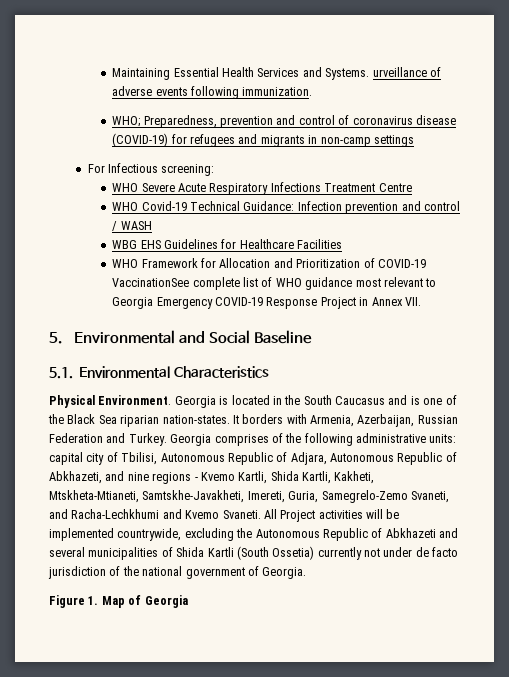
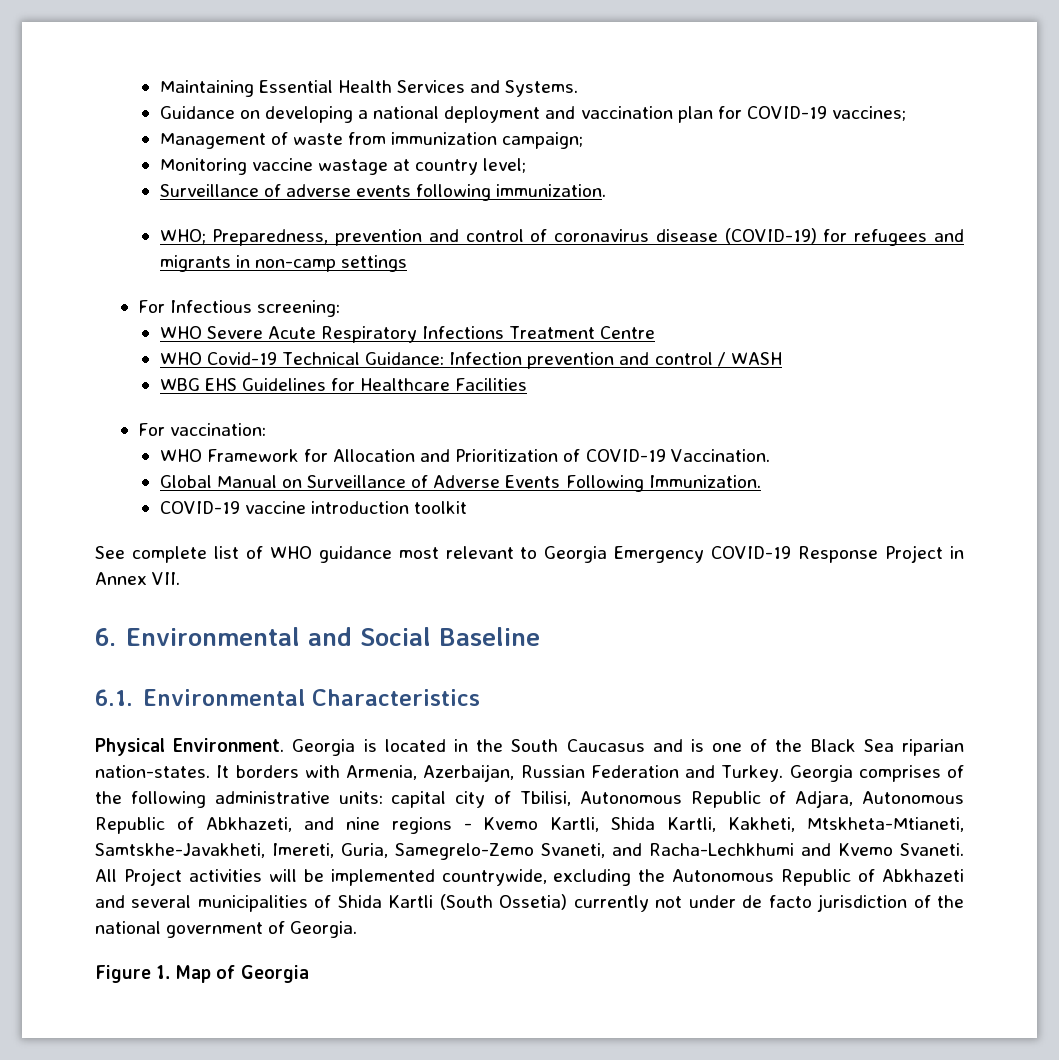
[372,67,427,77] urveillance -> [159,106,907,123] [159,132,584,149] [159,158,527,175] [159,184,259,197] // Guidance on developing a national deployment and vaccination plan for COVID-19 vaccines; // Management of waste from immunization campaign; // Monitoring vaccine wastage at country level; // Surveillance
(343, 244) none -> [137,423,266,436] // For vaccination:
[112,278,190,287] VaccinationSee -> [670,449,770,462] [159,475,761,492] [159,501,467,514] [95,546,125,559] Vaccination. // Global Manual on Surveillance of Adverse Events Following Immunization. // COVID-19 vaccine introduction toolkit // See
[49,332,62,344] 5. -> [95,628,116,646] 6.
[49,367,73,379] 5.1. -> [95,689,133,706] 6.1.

* * *

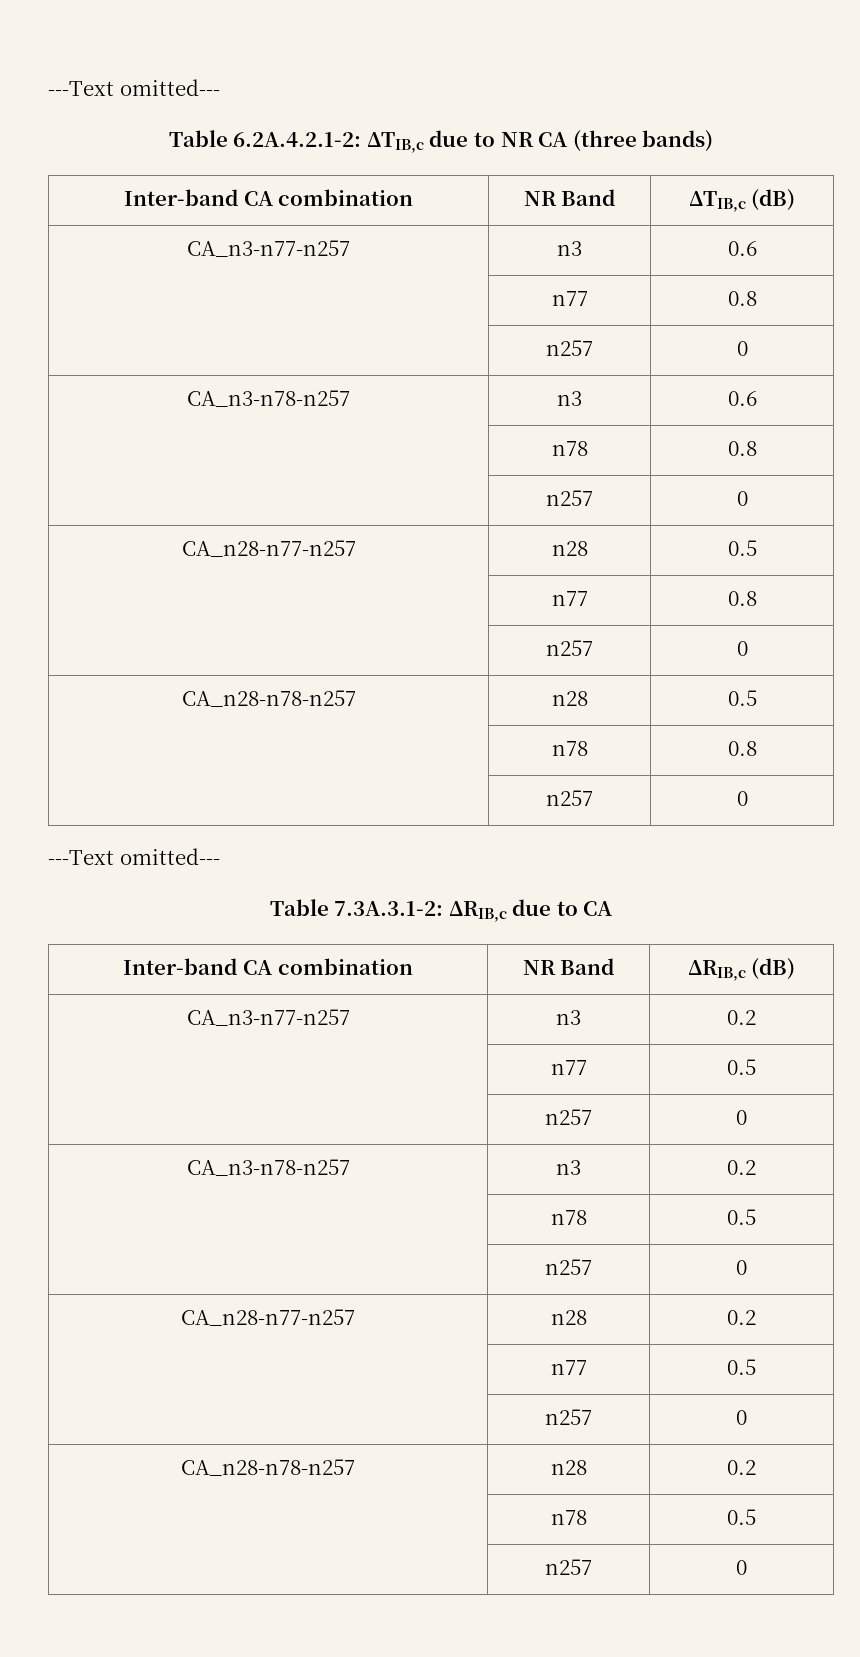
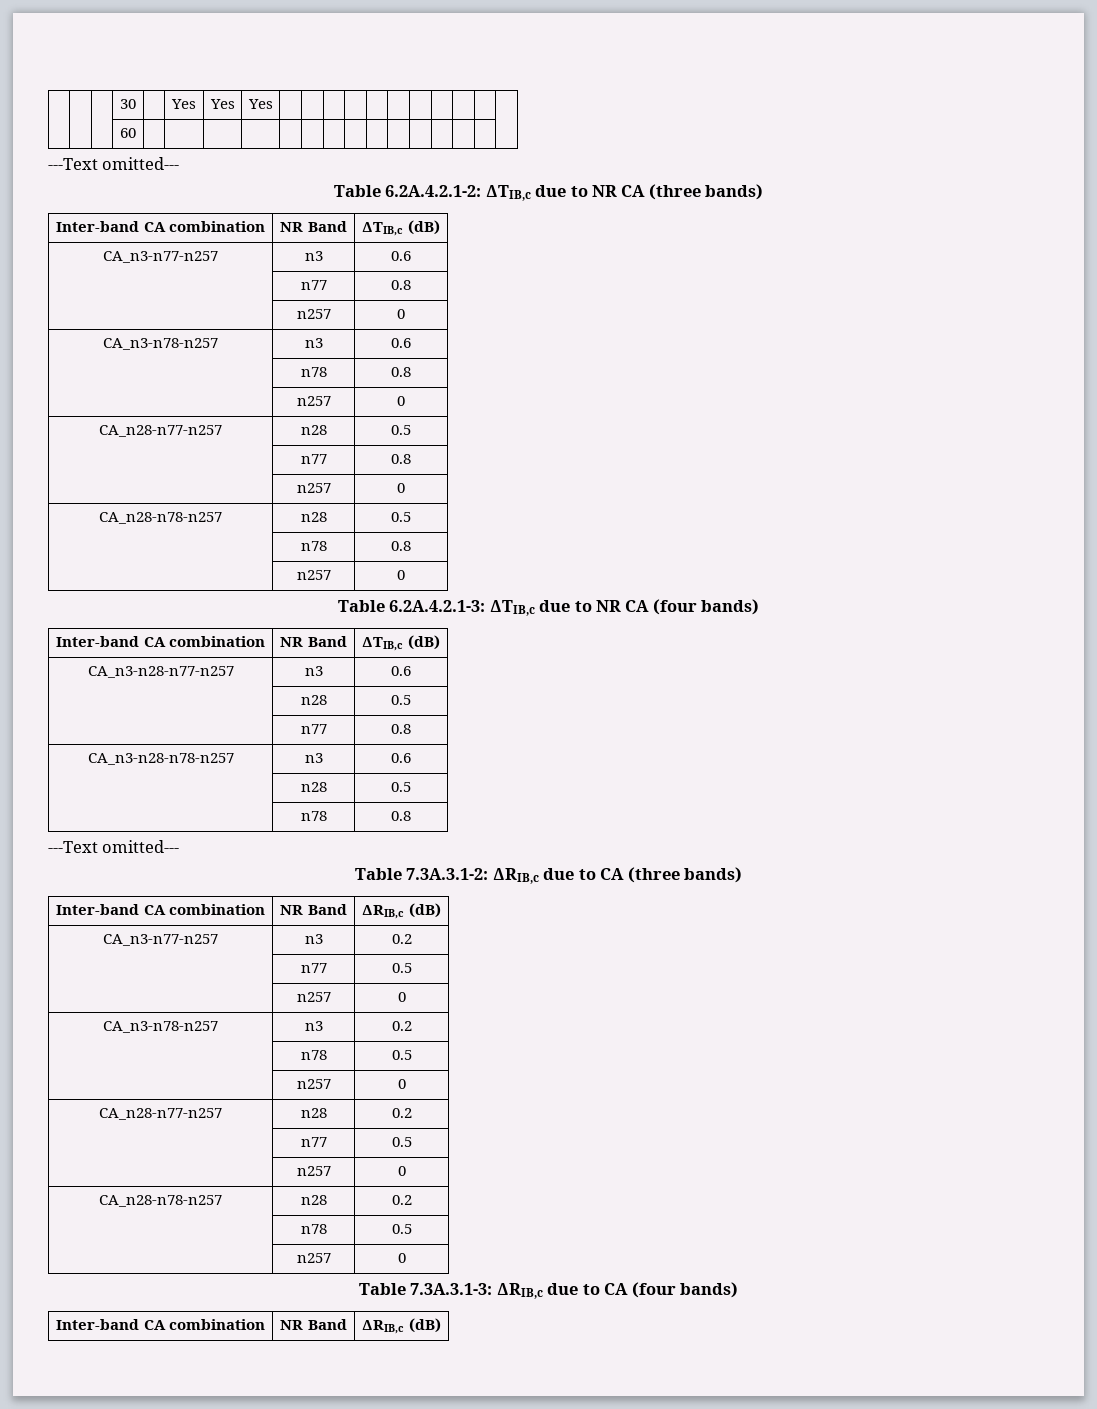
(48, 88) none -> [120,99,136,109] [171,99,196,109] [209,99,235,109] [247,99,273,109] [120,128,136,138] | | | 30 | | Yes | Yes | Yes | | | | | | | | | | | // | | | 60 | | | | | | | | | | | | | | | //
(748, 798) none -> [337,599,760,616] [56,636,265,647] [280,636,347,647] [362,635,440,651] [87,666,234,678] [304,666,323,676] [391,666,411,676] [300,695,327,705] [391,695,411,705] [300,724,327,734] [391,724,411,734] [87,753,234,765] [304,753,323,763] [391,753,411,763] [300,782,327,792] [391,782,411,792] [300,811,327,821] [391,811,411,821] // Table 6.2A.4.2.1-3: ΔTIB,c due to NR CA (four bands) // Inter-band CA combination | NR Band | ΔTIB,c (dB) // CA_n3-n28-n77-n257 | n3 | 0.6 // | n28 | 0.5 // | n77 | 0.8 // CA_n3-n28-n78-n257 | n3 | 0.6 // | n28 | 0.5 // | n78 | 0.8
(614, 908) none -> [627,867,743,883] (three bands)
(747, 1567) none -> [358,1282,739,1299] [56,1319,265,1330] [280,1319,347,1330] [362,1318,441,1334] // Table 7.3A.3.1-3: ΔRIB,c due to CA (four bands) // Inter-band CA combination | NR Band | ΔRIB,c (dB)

REQUIREMENT:
Copy every line from the records above that contains the word "Inter".

OUTPUT OF THE TASK:
(748, 798) none -> [337,599,760,616] [56,636,265,647] [280,636,347,647] [362,635,440,651] [87,666,234,678] [304,666,323,676] [391,666,411,676] [300,695,327,705] [391,695,411,705] [300,724,327,734] [391,724,411,734] [87,753,234,765] [304,753,323,763] [391,753,411,763] [300,782,327,792] [391,782,411,792] [300,811,327,821] [391,811,411,821] // Table 6.2A.4.2.1-3: ΔTIB,c due to NR CA (four bands) // Inter-band CA combination | NR Band | ΔTIB,c (dB) // CA_n3-n28-n77-n257 | n3 | 0.6 // | n28 | 0.5 // | n77 | 0.8 // CA_n3-n28-n78-n257 | n3 | 0.6 // | n28 | 0.5 // | n78 | 0.8
(747, 1567) none -> [358,1282,739,1299] [56,1319,265,1330] [280,1319,347,1330] [362,1318,441,1334] // Table 7.3A.3.1-3: ΔRIB,c due to CA (four bands) // Inter-band CA combination | NR Band | ΔRIB,c (dB)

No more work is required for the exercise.